Dr Des Corrigan, chair of the National Advisory Committee on Drugs, agrees there are not enough GPs trained to treat opiate addicts or clinics to cope with current demand.
"I am concerned that if there is an increased supply of cheap and purer heroin, there could be overdoses, especially among people whose tolerance has decreased - such as people leaving prison or who have just completed detoxification."
But, echoing the NDS source's fear of a new "epidemic", he said he was "more concerned about new people being recruited into using heroin and that we would see a resurgence of it in another generation. People quickly forget the devastation of heroin and we may see a new wave of users.
"I think sometimes people think Afghanistan is on the other side of the world and don't believe it has much to do with what's happening here," says Corrigan. "I have been saying for some time we need to pay more attention to what is happening there. I know at the NACD we have an 'early warning' subcommittee and this issue is always on the agenda."
However, he said the HSE was slow to react to warnings four years ago of increased cocaine prevalence.
"I would rather it didn't take so long for systems to respond and that this time, if the impact from Afghanistan does begin to appear, the HSE will look quickly at resources."
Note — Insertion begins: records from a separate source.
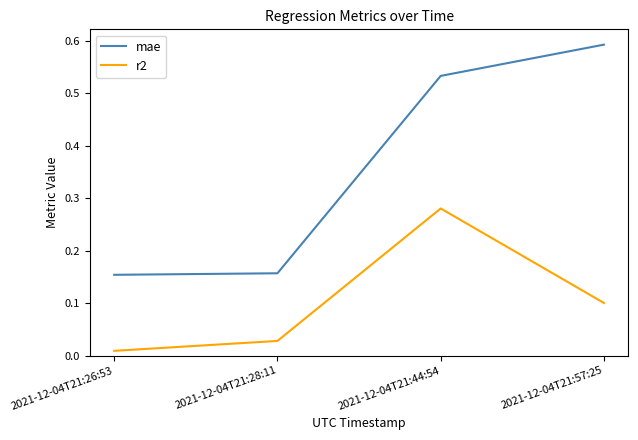

Which series has the widest spread of values?

mae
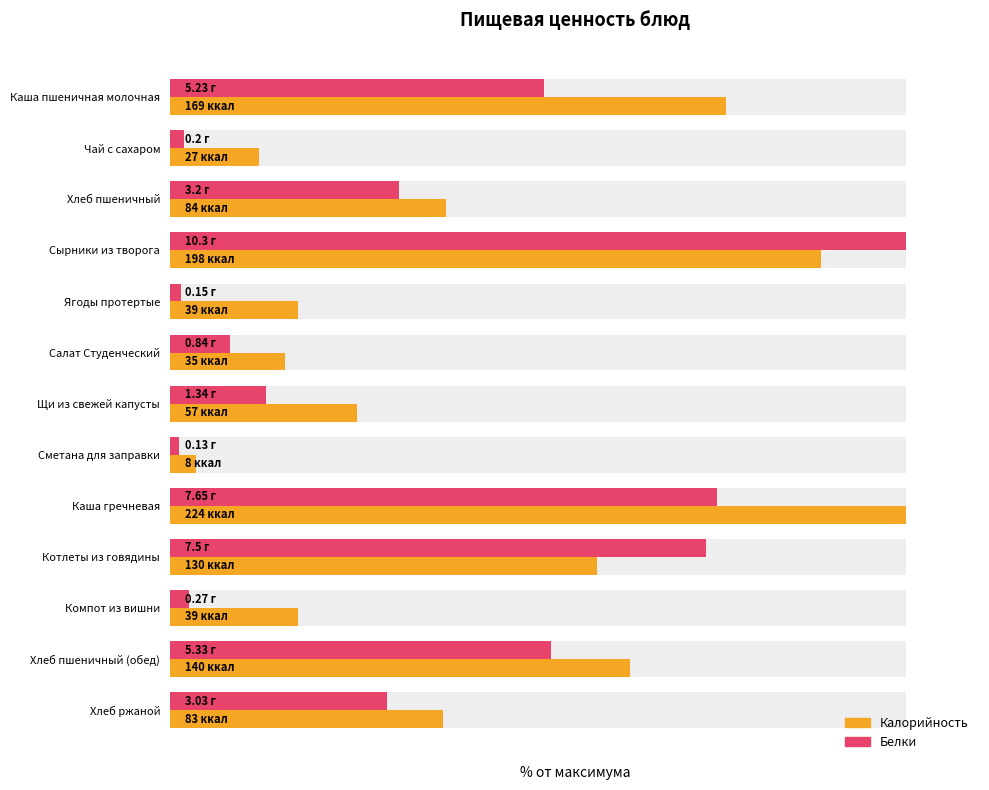

Which series has the widest spread of values?

Белки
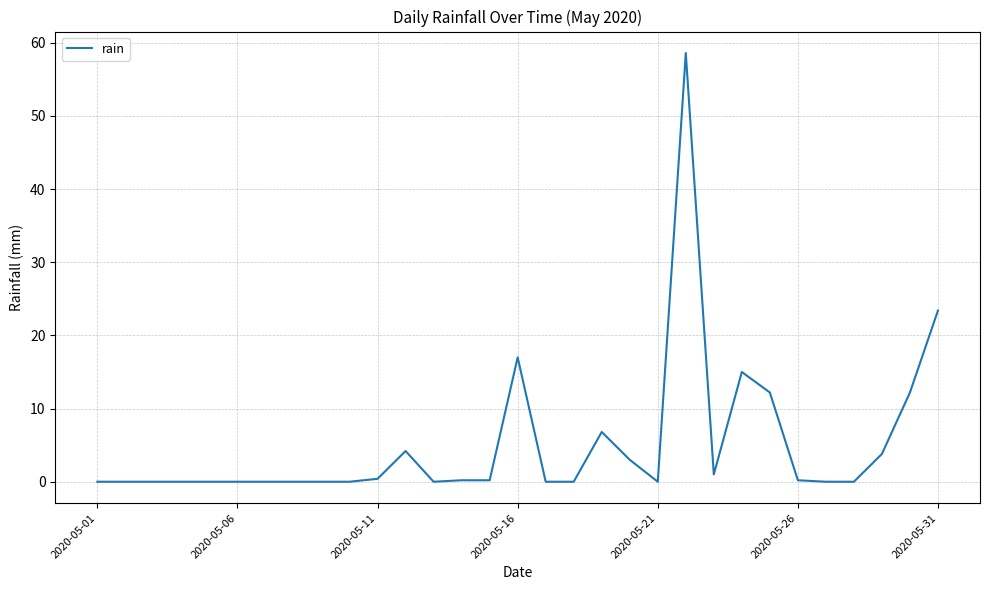

What is the difference between the maximum and minimum values?

58.6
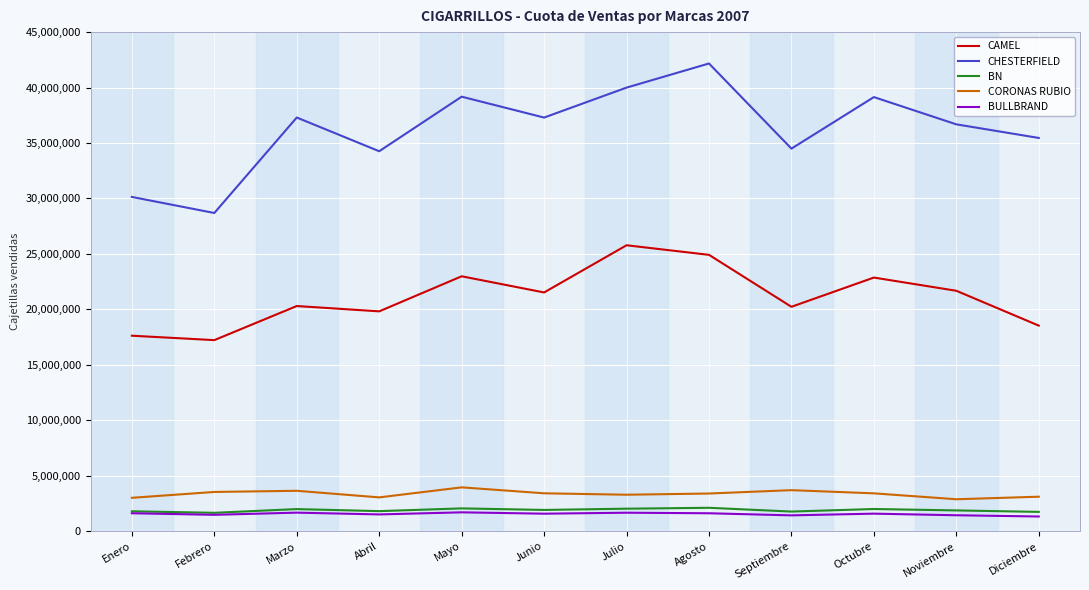

How many lines are shown in the chart?

5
Pietschmann says authorities here should be preparing with information campaigns aimed at addicts about increased purity as well as preparatory increased investment in treatment capacity. Dr Joe Barry, consultant in the public health and population section at the HSE, said there were no plans yet to deal with a sharp increase in heroin purity and supply.
"But if there is a glut of purer heroin it will be apparent first on the streets and it will be an issue for us to advise clientele at clinics that there is stronger stuff."
He said in the event of growing numbers seeking treatment, there would be an increase in resources for clinics and, he hoped, more GPs willing to take on opiate addicts for methadone maintenance in their practices.
One addict from west Dublin who wanted to be known as "Dave", and who has been using heroin for three years, was unimpressed by promises that clinic places would increase as demand did.
"I went to get on a programme just before Christmas - was all motivated and wanted to get off the gear. I'm sick of being sick. They said I'd be waiting a year to a year and a half. So I have to keep scoring every day. Sometimes I feel like giving up on it, but I'm hanging in. It's a joke."
Asked what he thinks of predictions of an influx of cheap, pure heroin, he said: "It's already everywhere around here. You can't go out the door without someone offering you heroin. Can it get any worse?"